A string delimiter. This is the default delimiter used if a string is given as the delimiter argument to std::split(). Alternatively, this delimiter could be named differently, such as std::literal_delimiter.

    namespace std {

      class literal {
       public:
        explicit literal(string_ref sref);
        string_ref find(string_ref text) const;

       private:
        const string delimiter_;
      };

    }
    

std::any_of (delimiter)

Each character in the given string is a delimiter. This is different from the std::any_of algorithm [alg.any_of], but overload resolution should disambiguate this delimiter.
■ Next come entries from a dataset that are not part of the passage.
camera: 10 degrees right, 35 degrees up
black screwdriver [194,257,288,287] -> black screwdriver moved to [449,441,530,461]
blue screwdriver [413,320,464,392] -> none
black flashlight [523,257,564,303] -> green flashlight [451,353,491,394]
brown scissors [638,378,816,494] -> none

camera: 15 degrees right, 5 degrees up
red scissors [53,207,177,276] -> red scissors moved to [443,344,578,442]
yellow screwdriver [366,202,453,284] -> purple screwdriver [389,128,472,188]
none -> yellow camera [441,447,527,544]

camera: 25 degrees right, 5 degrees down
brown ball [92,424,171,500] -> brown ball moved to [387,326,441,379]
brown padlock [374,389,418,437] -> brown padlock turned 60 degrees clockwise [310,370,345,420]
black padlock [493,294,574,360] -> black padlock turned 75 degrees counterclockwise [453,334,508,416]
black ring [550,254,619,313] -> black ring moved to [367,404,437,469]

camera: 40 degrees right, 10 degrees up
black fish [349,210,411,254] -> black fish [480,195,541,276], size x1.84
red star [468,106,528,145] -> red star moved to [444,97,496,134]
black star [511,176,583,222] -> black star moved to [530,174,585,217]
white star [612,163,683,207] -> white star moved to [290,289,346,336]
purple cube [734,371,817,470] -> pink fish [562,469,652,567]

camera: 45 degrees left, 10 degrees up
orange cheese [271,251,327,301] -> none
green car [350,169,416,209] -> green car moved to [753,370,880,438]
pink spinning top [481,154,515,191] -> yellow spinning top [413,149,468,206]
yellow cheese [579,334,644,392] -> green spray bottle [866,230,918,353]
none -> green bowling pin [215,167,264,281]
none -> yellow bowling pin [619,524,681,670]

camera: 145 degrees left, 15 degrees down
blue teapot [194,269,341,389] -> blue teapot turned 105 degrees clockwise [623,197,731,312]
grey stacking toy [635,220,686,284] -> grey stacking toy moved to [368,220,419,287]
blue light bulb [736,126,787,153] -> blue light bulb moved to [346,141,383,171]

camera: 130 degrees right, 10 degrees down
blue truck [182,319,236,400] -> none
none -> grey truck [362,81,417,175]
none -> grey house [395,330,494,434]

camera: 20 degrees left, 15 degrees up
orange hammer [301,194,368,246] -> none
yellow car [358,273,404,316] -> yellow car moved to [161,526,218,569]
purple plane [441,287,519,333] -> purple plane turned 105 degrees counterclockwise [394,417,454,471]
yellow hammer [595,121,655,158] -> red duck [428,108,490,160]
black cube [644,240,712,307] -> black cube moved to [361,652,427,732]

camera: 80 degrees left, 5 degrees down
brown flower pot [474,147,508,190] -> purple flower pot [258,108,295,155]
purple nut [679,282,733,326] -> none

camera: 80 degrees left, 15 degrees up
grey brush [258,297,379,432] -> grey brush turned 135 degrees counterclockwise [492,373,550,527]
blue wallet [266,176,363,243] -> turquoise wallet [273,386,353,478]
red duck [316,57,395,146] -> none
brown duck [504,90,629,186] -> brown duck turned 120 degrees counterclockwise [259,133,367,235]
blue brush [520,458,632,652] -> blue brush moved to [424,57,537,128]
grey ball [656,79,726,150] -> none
Alternatively, this delimiter could be named differently, such as std::any_of_delimiter.

    namespace std {

      class any_of {
       public:
        explicit any_of(string_ref sref);
        string_ref find(string_ref text) const;

       private:
        const string delimiters_;
      };

    }
    

std::skip_empty (predicate)

Skips empty substrings in the std::split() output collection.

    namespace std {

      struct skip_empty {
        bool operator()(string_ref sref) const {
          return !sref.empty();
        }
      };

    }
    

API Usage

The following using declarations are assumed for brevity:

    using std::deque;
    using std::list;
    using std::set;
    using std::string;
    using std::string_ref;
    using std::vector;
    
  1. The default delimiter when not explicitly specified is std::literal. The following two calls to std::split() are equivalent. The first form is provided for convenience.
        vector<string> v1 = std::split("a,b,c", ",");
        vector<string> v2 = std::split("a,b,c", std::literal(","));
        
  2. Empty substrings are included in the returned collection unless explicitly filtered out using a predicate.
        vector<string> v1 = std::split("a,,c", ",");
        assert(v1.size() == 3);  // "a", "", "c"
    
        vector<string> v2 = std::split("a,b,c", ",", std::skip_empty());
        assert(v2.size() == 2);  // "a", "c"
        
  3. Results can be returned in various STL containers as specified by the caller.
        vector<string> v = std::split("a,b,c", ",");
        deque<string> v = std::split("a,b,c", ",");
        set<string> s = std::split("a,b,c", ",");
        list<string> l = std::split("a,b,c", ",");
        
  4. A delimiter of the empty string results in each character in the input string becoming one element in the output collection.
        vector<string> v = std::split("abc", "");
        assert(v.size() == 3);  // "a", "b", "c"
        
  5. Results can also be returned in a container of std::string_ref objects rather than std::strings. The returned std::string_refs will refer to the data that was given as input to the std::split() function. This eliminates all copies of string data while splitting.
        vector<string_ref> v = std::split("a,b,c", ",");  // No data copied.
        assert(v.size() == 3);  // "a", "b", "c"
        
        
  6. Iterating the results of a split in a range-based for loop.
        for (string_ref sref : std::split("a,b,c", ",")) {
          // use sref
        }
        

References

[string_ref]
N3442 (previously, N3334)